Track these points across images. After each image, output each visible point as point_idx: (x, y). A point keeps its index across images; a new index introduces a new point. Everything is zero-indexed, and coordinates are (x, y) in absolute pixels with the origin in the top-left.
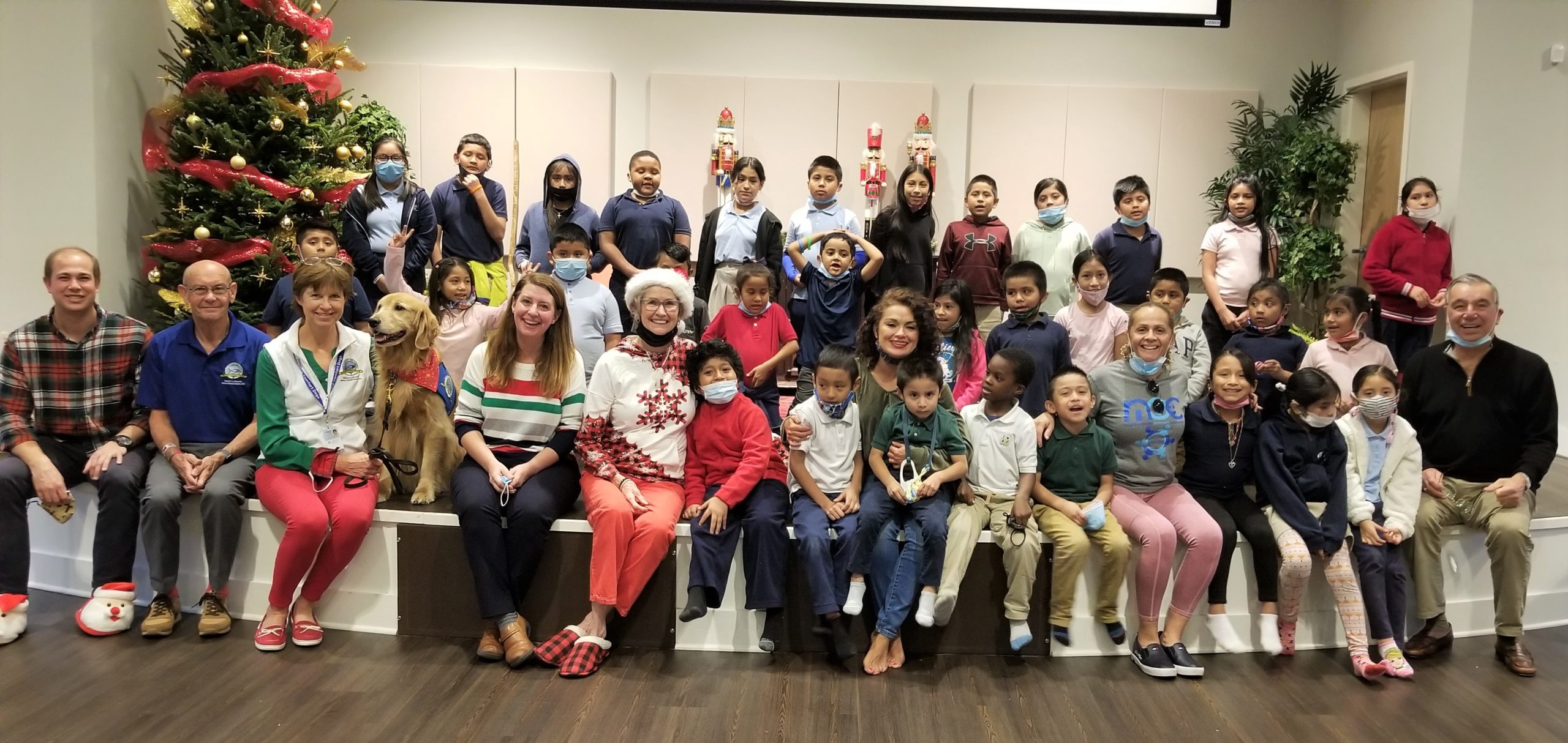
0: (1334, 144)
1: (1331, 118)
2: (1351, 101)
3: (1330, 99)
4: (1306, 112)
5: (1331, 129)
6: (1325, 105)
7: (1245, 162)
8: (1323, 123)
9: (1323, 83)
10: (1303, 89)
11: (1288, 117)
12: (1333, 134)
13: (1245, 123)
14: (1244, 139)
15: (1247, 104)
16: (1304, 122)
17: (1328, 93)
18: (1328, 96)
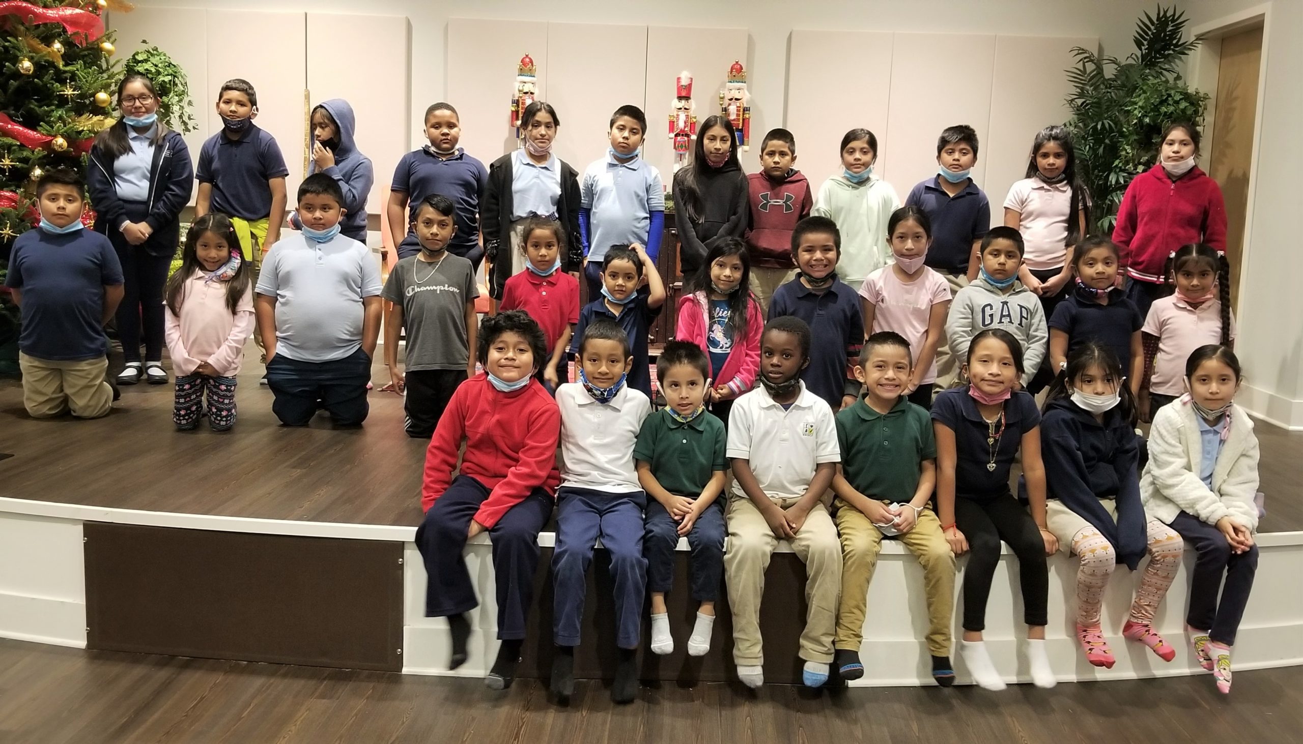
0: (1181, 93)
1: (1178, 65)
2: (1200, 49)
3: (1176, 45)
4: (1150, 60)
5: (1178, 78)
6: (1171, 52)
7: (1083, 114)
8: (1168, 71)
9: (1170, 28)
10: (1147, 34)
11: (1131, 65)
12: (1180, 83)
13: (1084, 71)
14: (1082, 89)
15: (1084, 51)
16: (1147, 71)
17: (1175, 38)
18: (1174, 42)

○ ○ ○ ○ ○

WORK TO COMPLETE: Please count the lines in the entries above that contain the string "indexed", and reply with the number alone.

RESPONSE AREA: 1